This week marks the 40th anniversary of the murder of Arizona Republic investigative reporter Don Bolles, whose body was ripped in two by a car bomb on June 2, 1976. Over the next 11 days Bolles lingered in the hospital near death. Both legs and one arm were amputated in a desperate but unsuccessful attempt to save his life.

Bolles had worked for years to expose the infiltration of Arizona politics by organized crime. He wrote long investigative articles about vast land fraud conspiracies that robbed the elderly of their life savings. He wrote about the bribery of politicians to facilitate these schemes, and he wrote about the involvement of the Mafia in Arizona’s gaming and sports industries. He worked tirelessly to expose public corruption and hold public officials accountable for their actions. In doing so, he was the eyes, ears and voice of public accountability.

Bolles investigated the type of people — con artists and mobsters — that Donald Trump has made a fortune partnering with for decades.

Many news organizations — including The New York Times, The Washington Post, ABC and the Associated Press — have reported that Trump’s construction projects during the 1980s involved a who’s who of organized crime figures. A 1992 U.S. Senate report on Asian organized crime revealed that Trump casino executives were prosecuted for receiving kickbacks from the Chinese triads.

Within the past 10 years Trump partnered with Felix H. Sater, a convicted felon with ties to the Russian mob. Sater had previously been convicted of racketeering for his part in a stock manipulation scheme. Sater, who had also served a prison sentence for stabbing a man in the face with a broken margarita glass, was issued a Trump Organization business card identifying him as a “senior advisor” to Trump. Sater worked with Trump on a condo project in lower Manhattan that resulted in a civil fraud lawsuit.
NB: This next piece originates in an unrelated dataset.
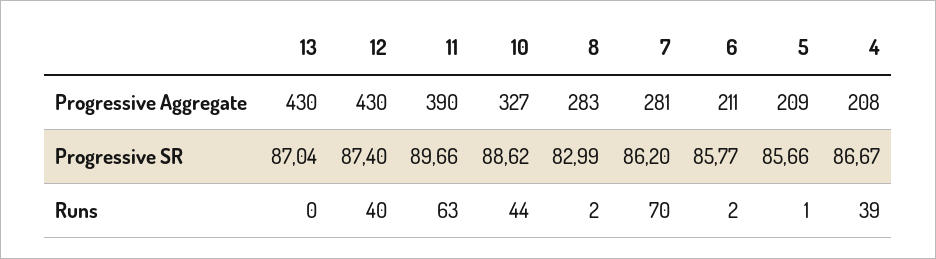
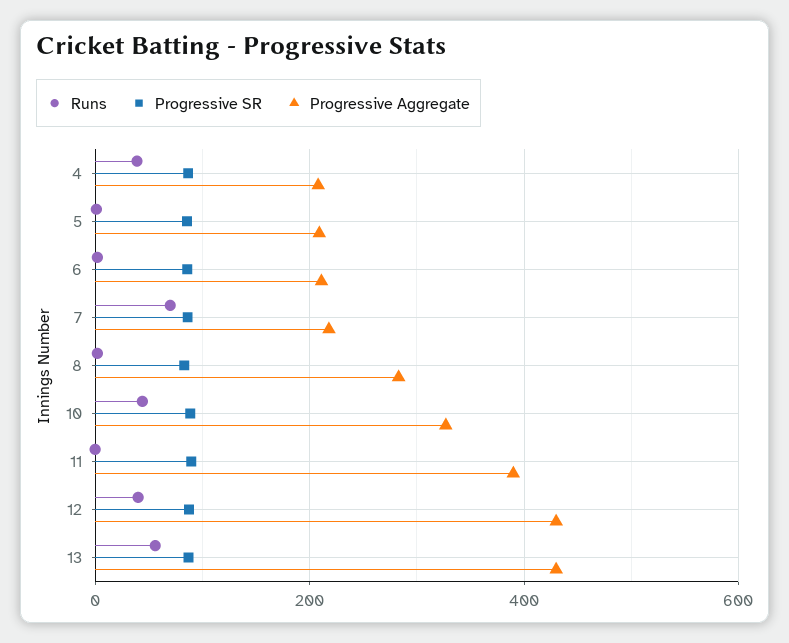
Progressive Aggregate, 7: 281 -> 220
Runs, 13: 0 -> 60
Runs, 11: 63 -> 0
A criminal investigation was opened that was only closed after Trump agreed to settle the civil case.

More recently, Trump has been embroiled in three class action fraud lawsuits over the operation of Trump University, which has been accused of selling worthless education programs for as much as $35,000. “I believe that Trump University was a fraudulent scheme, and that it preyed upon the elderly and uneducated to separate them from their money,” Ronald Schnackenberg, a former sales manager for the defunct school testified in a sworn statement.

If Don Bolles were alive today there can be no doubt that he would be investigating Donald Trump, and there would be no doubt that Donald Trump would be attacking Don Bolles like he has attacked the rest of the press.

“I like scrutiny,” Trump told journalists at a press conference this week, before repeatedly maligning them as “dishonest,” “sleazy,” “disgusting” and “not good people” who “make me look very bad.”

Trump’s outrageous attacks are only the latest assault in a war on press freedom he has waged throughout his campaign, and which he told a journalist at the press conference he intends to carry on into the White House.

At his rallies, Trump has frequently belittled journalists, whom he keeps restricted to a small fenced pen. He’s called reporters “liars,” low-lifes” and “dishonest scum,” as he singles them out for ridicule before the jeering crowd.

“We’re going to open up libel laws and we’re going to have people sue you like you’ve never got sued before,” Trump told journalists at one rally, promising to punish the publication of “purposely negative stories.”

“Donald Trump misunderstands — or, more likely, simply opposes — the role a free press plays in a democratic society,” said Thomas Burr, the National Press Club president. “Reporters are supposed to hold public figures accountable. Any American political candidate who attacks the press for doing its job is campaigning in the wrong country. In the United States, under our Constitution, a free press is a check on politicians of all parties.

“If we are to demand that other countries respect the tradition of a free press, we must also practice that here at home.”

But don’t expect any such demands from Trump if he’s elected president. He has defended Russian President Vladimir Putin against accusations of involvement in state-sanctioned violence against journalists. Putin pushed legislation through Russia’s federal assembly that strengthened criminal defamation laws and imposed greater censorship on online publishing. Trump has described Putin as “a man highly respected within his own country and beyond.”

The day after Trump launched his latest tirade against the press, the Committee to Protect Journalists (CPJ) called upon the FBI to reopen an investigation into the unsolved murders of immigrant Vietnamese journalists on U.S. soil. Recent reporting by the online news site ProPublica established that the murdered journalists were likely targeted for their political views by death squads composed of former South Vietnamese army officers.

These murders are a stark reminder that failing to respect and protect press freedom has dangerous consequences.

“Around the world, the unsolved killings of journalists creates an environment of fear and self-censorship,” Joel Simon, executive director of the CPJ, told ProPublica. “While journalist killings are rare in the United States, the same dynamic is at play.